_COMPITO A_
Nella recensione sul film dedicato a Napoleone, di quale film precedente viene detto che Alan Taylor era già autore?
_COMPITO B_
Prosegui la recensione sul film dedicato a Napoleone dal punto in cui si ferma.

_TESTO DA ANALIZZARE_
________________________________________

Con l'ultimo bagliore di quella forza che aveva messo sottosopra il mondo,
agonizzante nel tramonto di un esilio troppo stretto e stanco di nascondersi
tra le pieghe dei propri pensieri, Napoleone combatte il suo ultimo nemico:
il destino dell'oblio. Alan Taylor, già intelligente autore di
Palookaville, tira con ironica ed arguta verosimiglianza le fila della
sua ipotesi sulla morte del piccolo corso giocando, tra storia e leggenda,
con gli incroci del caso. Il regista, rispondendo ad un interrogativo
che è poco più di un caso di scuola: "e se Napoleone
non fosse davvero morto a Sant'Elena?" mette insieme una tutt'altro
che assurda piega degli eventi che è al tempo stesso fallimento
di un'ideale di grandezza e vittoria della vita semplice sugli squilli
di tromba. La finezza intellettuale della ricostruzione fantastorica di
quella primavera del 1821 non può non colpire per l'ardita parabola
che affronta il nodo narrativo assecondando la legge di gravità.

________________________________________

Voci tratte da una raccolta

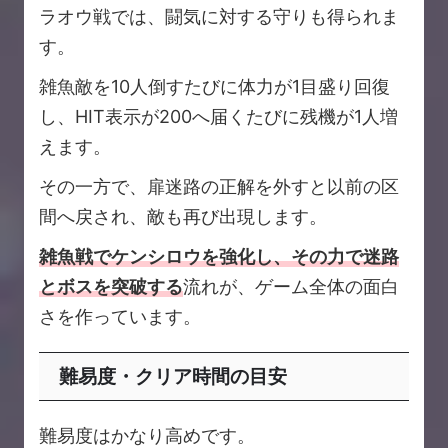
ラオウ戦では、闘気に対する守りも得られま
す。
雑魚敵を10人倒すたびに体力が1目盛り回復
し、HIT表示が200へ届くたびに残機が1人増
えます。
その一方で、扉迷路の正解を外すと以前の区
間へ戻され、敵も再び出現します。
雑魚戦でケンシロウを強化し、その力で迷路
とボスを突破する
流れが、ゲーム全体の面白
さを作っています。
難易度・クリア時間の目安
難易度はかなり高めです。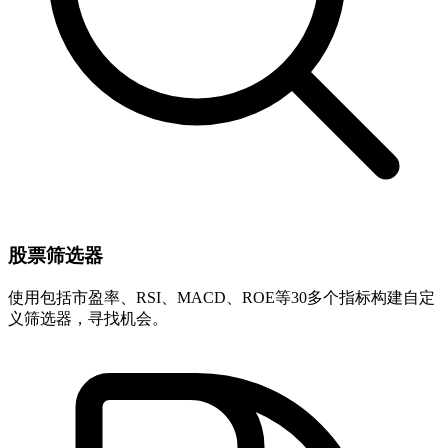
股票筛选器
使用包括市盈率、RSI、MACD、ROE等30多个指标构建自定
义筛选器，寻找机会。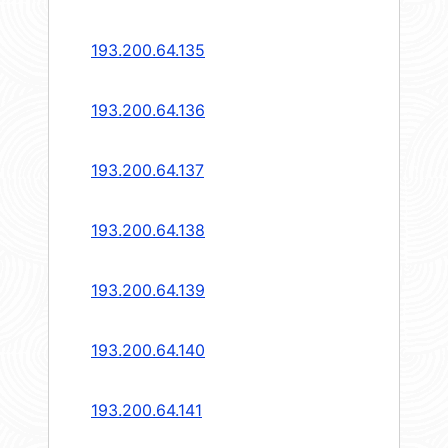
193.200.64.135
193.200.64.136
193.200.64.137
193.200.64.138
193.200.64.139
193.200.64.140
193.200.64.141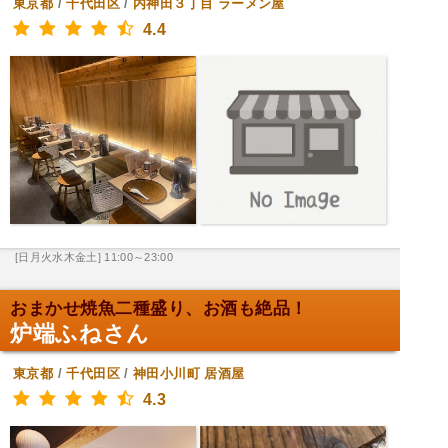
東京都
/
千代田区
/
内神田３丁目
ラーメン屋
4.4
[日月火水木金土] 11:00～23:00
おまかせ焼魚二種盛り、お酒も絶品！
炉端ふねさん
東京都
/
千代田区
/
神田小川町
居酒屋
4.3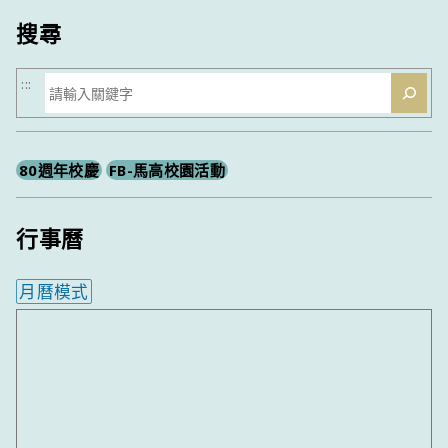
搜尋
搜
:::
尋
80週年校慶
FB-馬高校園活動
行事曆
月曆模式
內嵌行事曆為視覺預覽，完整行事曆內容請使用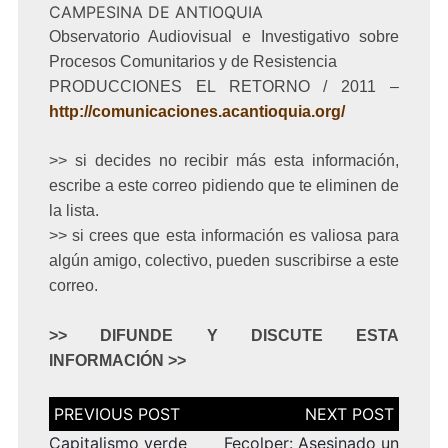
CAMPESINA DE ANTIOQUIA
Observatorio Audiovisual e Investigativo sobre
Procesos Comunitarios y de Resistencia
PRODUCCIONES EL RETORNO / 2011 –
http://comunicaciones.acantioquia.org/
>> si decides no recibir más esta información,
escribe a este correo pidiendo que te eliminen de
la lista.
>> si crees que esta información es valiosa para
algún amigo, colectivo, pueden suscribirse a este
correo.
>> DIFUNDE Y DISCUTE ESTA
INFORMACIÓN >>
Navegación
de
entradas
Capitalismo verde
Fecolper: Asesinado un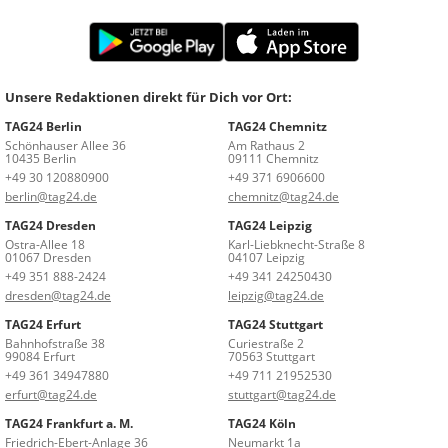
Unsere Redaktionen direkt für Dich vor Ort:
TAG24 Berlin
TAG24 Chemnitz
Schönhauser Allee 36
Am Rathaus 2
10435 Berlin
09111 Chemnitz
+49 30 120880900
+49 371 6906600
berlin@tag24.de
chemnitz@tag24.de
TAG24 Dresden
TAG24 Leipzig
Ostra-Allee 18
Karl-Liebknecht-Straße 8
01067 Dresden
04107 Leipzig
+49 351 888-2424
+49 341 24250430
dresden@tag24.de
leipzig@tag24.de
TAG24 Erfurt
TAG24 Stuttgart
Bahnhofstraße 38
Curiestraße 2
99084 Erfurt
70563 Stuttgart
+49 361 34947880
+49 711 21952530
erfurt@tag24.de
stuttgart@tag24.de
TAG24 Frankfurt a. M.
TAG24 Köln
Friedrich-Ebert-Anlage 36
Neumarkt 1a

________________________________________

_RISULTATO A_
Palookaville.

_RISULTATO B_
Si tratta, infatti, dell'ultima chance di chi ha già fallito. Lo
schema geometrico della narrazione si sviluppa dalla caduta rovinosa e
grave che segue l'ascesa maestosa: il talento dell'eroe-tiranno, così
come l'ha reso immortale, ne ha al contempo fatto un reietto, un diverso,
relegato su di un'isola che è poco più di uno scoglio sperso
nell'Atlantico. Lo ha condotto alle più alte vette della gloria
ma lo ha reso consapevole della pesantezza della materia, lo ha lasciato
solo con la sua ambizione, la sua ispirazione ed il suo tormento in una
condizione di patologica esclusione a dimostrazione che ciò che
più in alto sale più gravemente si schianta. La pellicola,
rinunciando a rinverdire gli antichi fasti dell'Impero più e più
volte portati sullo schermo, si sofferma con pietoso sguardo indagatore
su colui che ha squassato il mondo col trionfo della sua energia vitale
nel momento in cui, prigioniero e disperato, passato indenne tra le auree
scintille della morte, non riesce più a guardare in faccia la vita.
Lo stratega e condottiero geniale è solo colui che dal genio viene
emarginato, colui che opprimendo il suo stesso talento con l'ansia smisurata
di travalicare il limite, rimane isolato come un bacino privo di affluenti.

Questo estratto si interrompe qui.